-- begin --

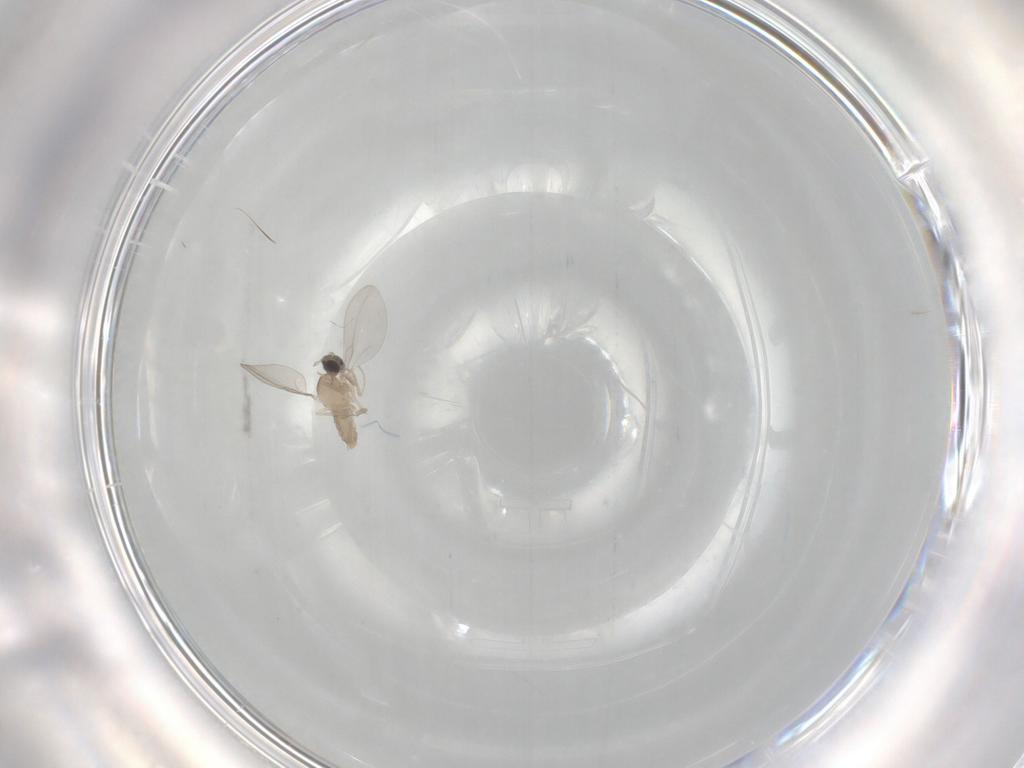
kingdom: Animalia
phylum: Arthropoda
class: Insecta
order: Diptera
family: Cecidomyiidae
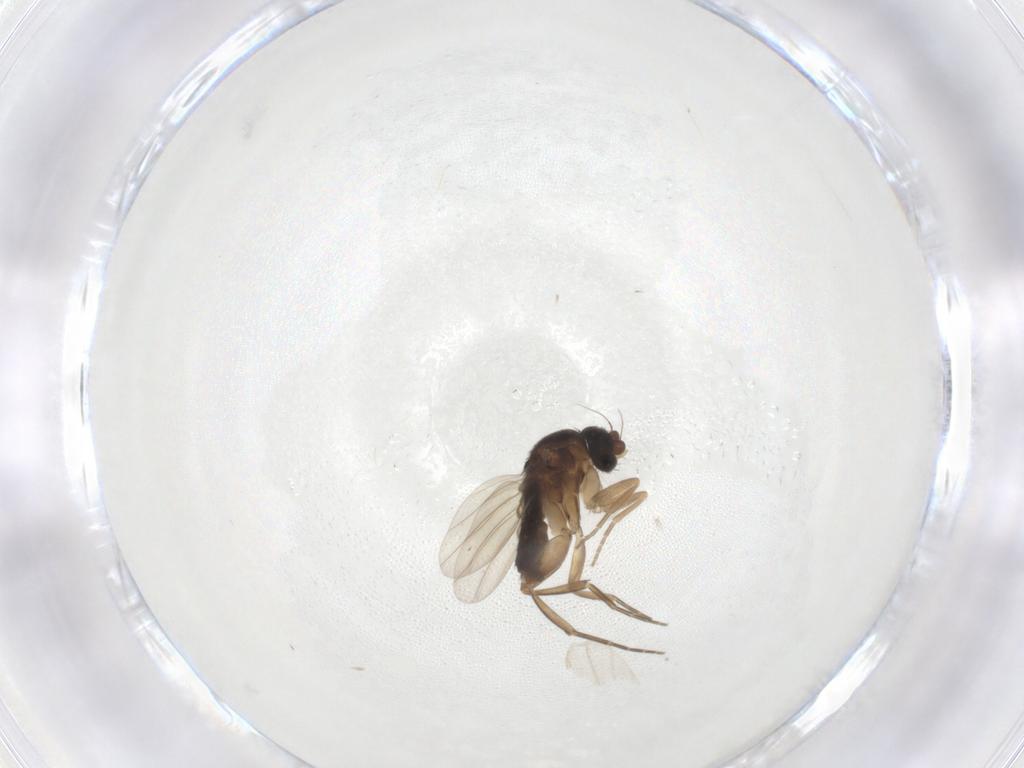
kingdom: Animalia
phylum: Arthropoda
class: Insecta
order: Diptera
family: Phoridae
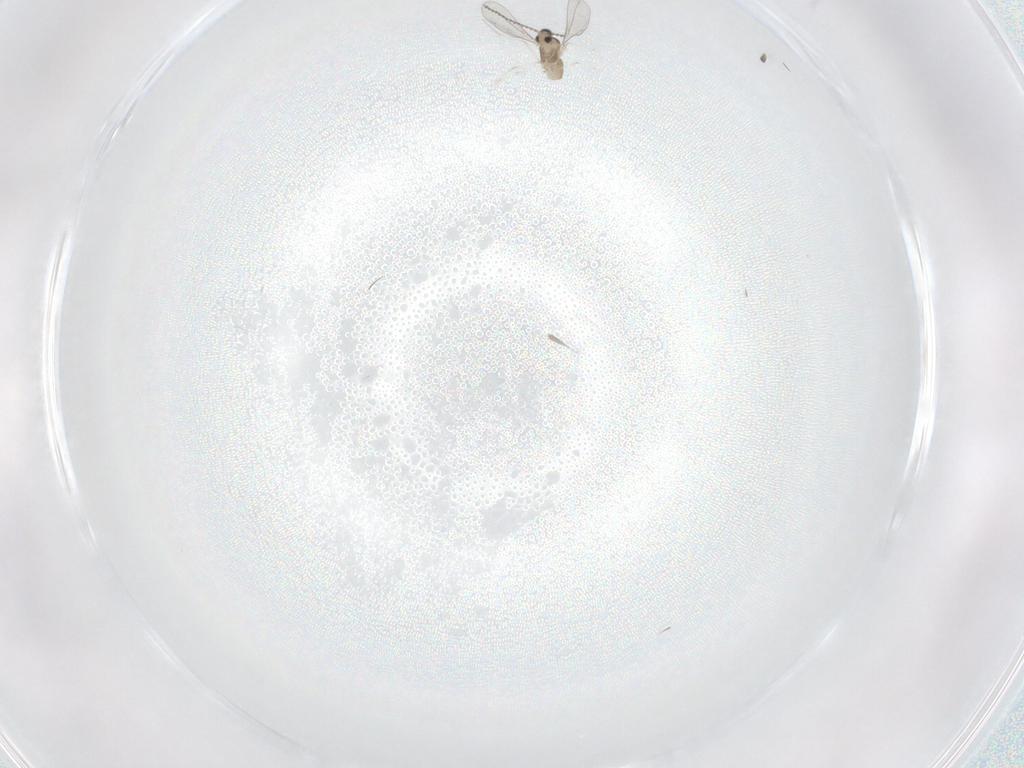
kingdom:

-- end --

- What is expected -
Convert the lines of every item above into a Markdown table with the columns Row and Entry, numbering each row and skipping blank lines. Leave the pictures out of the table.

- Correct output -
| Row | Entry |
|---|---|
| 1 | kingdom: Animalia |
| 2 | phylum: Arthropoda |
| 3 | class: Insecta |
| 4 | order: Diptera |
| 5 | family: Cecidomyiidae |
| 6 | kingdom: Animalia |
| 7 | phylum: Arthropoda |
| 8 | class: Insecta |
| 9 | order: Diptera |
| 10 | family: Phoridae |
| 11 | kingdom: |